OpenAI and OpenAI-compatible models

Typically, these models may support implicit caching. When users repeatedly access the same model with the same Prompt prefix, there is a chance of a cache hit.
// Round 1
{
  "model": "gpt-4",
  "messages": [
    {
      "role": "system",
      "content": "HUGE TEXT BODY: Complete API documentation, code style guide, best practices (5000+ lines)"
    },
    {
      "role": "user",
      "content": "How do I authenticate API requests?"
    }
  ]
}

// Round 2 - Documentation cached
{
  "model": "gpt-4",
  "messages": [
    {
      "role": "system",
      "content": "HUGE TEXT BODY: Complete API documentation, code style guide, best practices (5000+ lines)"
    },
    {
      "role": "user",
      "content": "How do I authenticate API requests?"
    },
    {
      "role": "assistant",
      "content": "Use Bearer token in Authorization header..."
    },
    {
      "role": "user",
      "content": "What about rate limiting?"
    }
  ]
}
The following is a usage example for a cache hit:
{
  "prompt_tokens": 3003,
  "completion_tokens": 1564,
  "total_tokens": 4567,
  "prompt_tokens_details": {
    "cached_tokens": 2025 # 👈 cache hit
  }
}

Gemini

Currently, only implicit caching is supported.

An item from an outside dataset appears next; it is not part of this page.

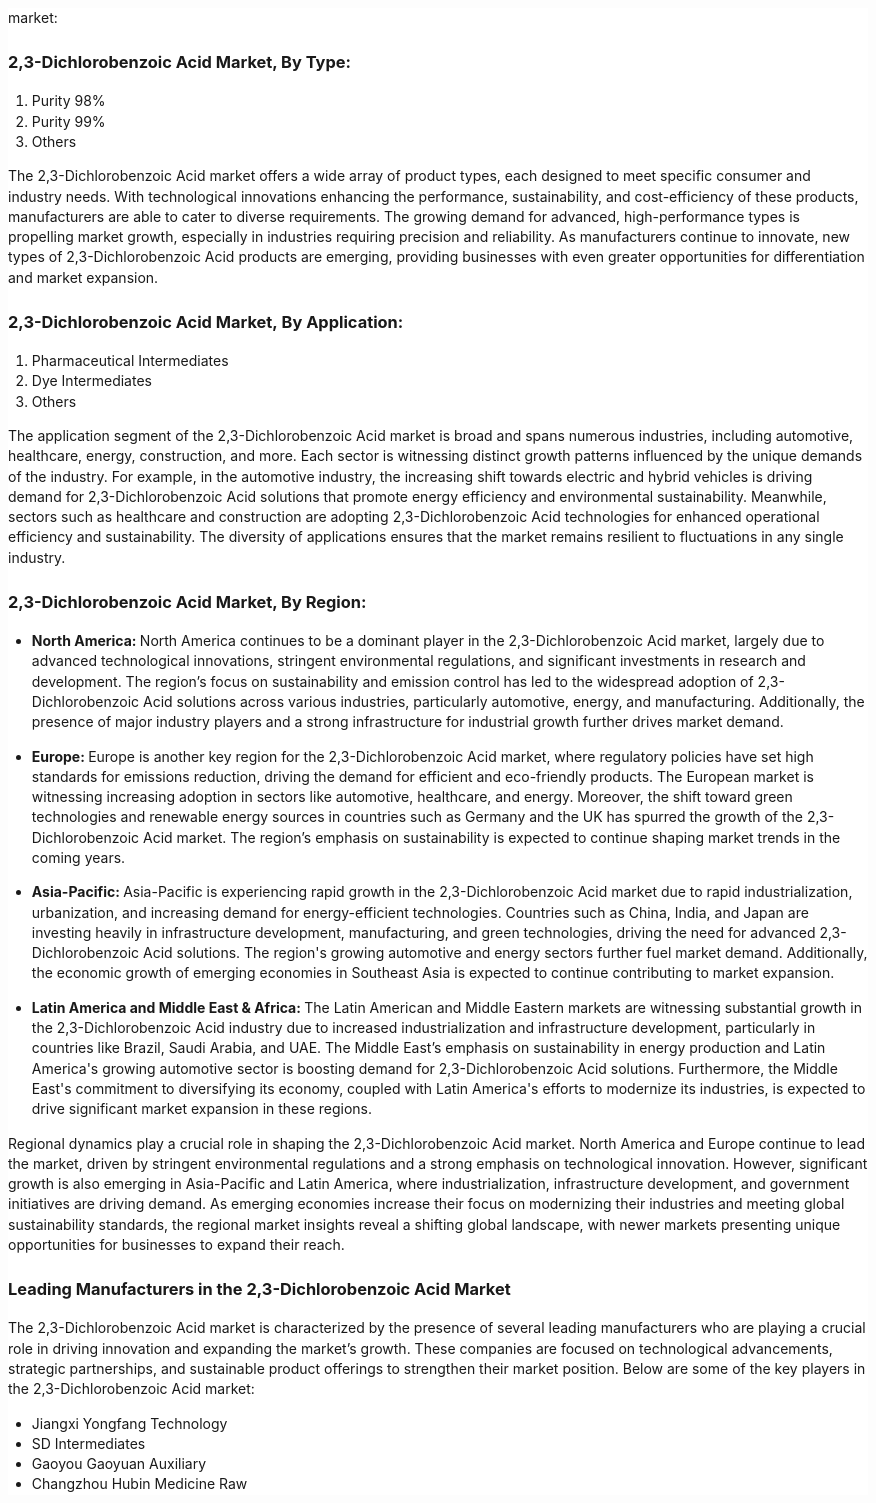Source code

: market:</p><h3><strong>2,3-Dichlorobenzoic Acid Market, By Type:<br /></strong></h3><ol><li>Purity 98%<li> Purity 99%<li> Others</li></ol><p>The 2,3-Dichlorobenzoic Acid market offers a wide array of product types, each designed to meet specific consumer and industry needs. With technological innovations enhancing the performance, sustainability, and cost-efficiency of these products, manufacturers are able to cater to diverse requirements. The growing demand for advanced, high-performance types is propelling market growth, especially in industries requiring precision and reliability. As manufacturers continue to innovate, new types of 2,3-Dichlorobenzoic Acid products are emerging, providing businesses with even greater opportunities for differentiation and market expansion.</p><h3>2,3-Dichlorobenzoic Acid Market,&nbsp;By Application:</h3><ol><li>Pharmaceutical Intermediates<li> Dye Intermediates<li> Others</li></ol><p>The application segment of the 2,3-Dichlorobenzoic Acid market is broad and spans numerous industries, including automotive, healthcare, energy, construction, and more. Each sector is witnessing distinct growth patterns influenced by the unique demands of the industry. For example, in the automotive industry, the increasing shift towards electric and hybrid vehicles is driving demand for 2,3-Dichlorobenzoic Acid solutions that promote energy efficiency and environmental sustainability. Meanwhile, sectors such as healthcare and construction are adopting 2,3-Dichlorobenzoic Acid technologies for enhanced operational efficiency and sustainability. The diversity of applications ensures that the market remains resilient to fluctuations in any single industry.</p><h3>2,3-Dichlorobenzoic Acid Market, By Region:</h3><ul><li><p><strong>North America:&nbsp;</strong>North America continues to be a dominant player in the 2,3-Dichlorobenzoic Acid market, largely due to advanced technological innovations, stringent environmental regulations, and significant investments in research and development. The region&rsquo;s focus on sustainability and emission control has led to the widespread adoption of 2,3-Dichlorobenzoic Acid solutions across various industries, particularly automotive, energy, and manufacturing. Additionally, the presence of major industry players and a strong infrastructure for industrial growth further drives market demand.</p></li><li><p><strong><strong>Europe:&nbsp;</strong></strong>Europe is another key region for the 2,3-Dichlorobenzoic Acid market, where regulatory policies have set high standards for emissions reduction, driving the demand for efficient and eco-friendly products. The European market is witnessing increasing adoption in sectors like automotive, healthcare, and energy. Moreover, the shift toward green technologies and renewable energy sources in countries such as Germany and the UK has spurred the growth of the 2,3-Dichlorobenzoic Acid market. The region&rsquo;s emphasis on sustainability is expected to continue shaping market trends in the coming years.</p></li><li><p><strong><strong>Asia-Pacific:&nbsp;</strong></strong>Asia-Pacific is experiencing rapid growth in the 2,3-Dichlorobenzoic Acid market due to rapid industrialization, urbanization, and increasing demand for energy-efficient technologies. Countries such as China, India, and Japan are investing heavily in infrastructure development, manufacturing, and green technologies, driving the need for advanced 2,3-Dichlorobenzoic Acid solutions. The region's growing automotive and energy sectors further fuel market demand. Additionally, the economic growth of emerging economies in Southeast Asia is expected to continue contributing to market expansion.</p></li><li><p><strong><strong>Latin America and Middle East &amp; Africa:&nbsp;</strong></strong>The Latin American and Middle Eastern markets are witnessing substantial growth in the 2,3-Dichlorobenzoic Acid industry due to increased industrialization and infrastructure development, particularly in countries like Brazil, Saudi Arabia, and UAE. The Middle East&rsquo;s emphasis on sustainability in energy production and Latin America's growing automotive sector is boosting demand for 2,3-Dichlorobenzoic Acid solutions. Furthermore, the Middle East's commitment to diversifying its economy, coupled with Latin America's efforts to modernize its industries, is expected to drive significant market expansion in these regions.</p></li></ul><p>Regional dynamics play a crucial role in shaping the 2,3-Dichlorobenzoic Acid market. North America and Europe continue to lead the market, driven by stringent environmental regulations and a strong emphasis on technological innovation. However, significant growth is also emerging in Asia-Pacific and Latin America, where industrialization, infrastructure development, and government initiatives are driving demand. As emerging economies increase their focus on modernizing their industries and meeting global sustainability standards, the regional market insights reveal a shifting global landscape, with newer markets presenting unique opportunities for businesses to expand their reach.</p><h3><strong>Leading Manufacturers in the 2,3-Dichlorobenzoic Acid Market</strong></h3><p>The 2,3-Dichlorobenzoic Acid market is characterized by the presence of several leading manufacturers who are playing a crucial role in driving innovation and expanding the market&rsquo;s growth. These companies are focused on technological advancements, strategic partnerships, and sustainable product offerings to strengthen their market position. Below are some of the key players in the 2,3-Dichlorobenzoic Acid market:</p></div><div class="article-main__content" data-test-id="publishing-text-block"><ul><li><span class="">Jiangxi Yongfang Technology<li> SD Intermediates<li> Gaoyou Gaoyuan Auxiliary<li> Changzhou Hubin Medicine Raw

Implicit caching does not require manual setup or additional cache_control configuration. When users repeatedly access the same model with the same Prompt prefix, there is a chance of a cache hit. Notes:
  • The average TTL (cache lifetime) is 3–5 minutes, but it may vary (for example, it may be only a few seconds)
  • Gemini 2.5 Flash requires a minimum input of 1024 tokens, while Gemini 2.5 Pro requires a minimum of 4096 tokens
The following is a usage example for a cache hit:
{
  "prompt_tokens": 2004,
  "completion_tokens": 1564,
  "total_tokens": 3568,
  "prompt_tokens_details": {
    "cached_tokens": 1994 # 👈 cache hit
  }
}
For input examples, refer to OpenAI models and OpenAI-compatible models.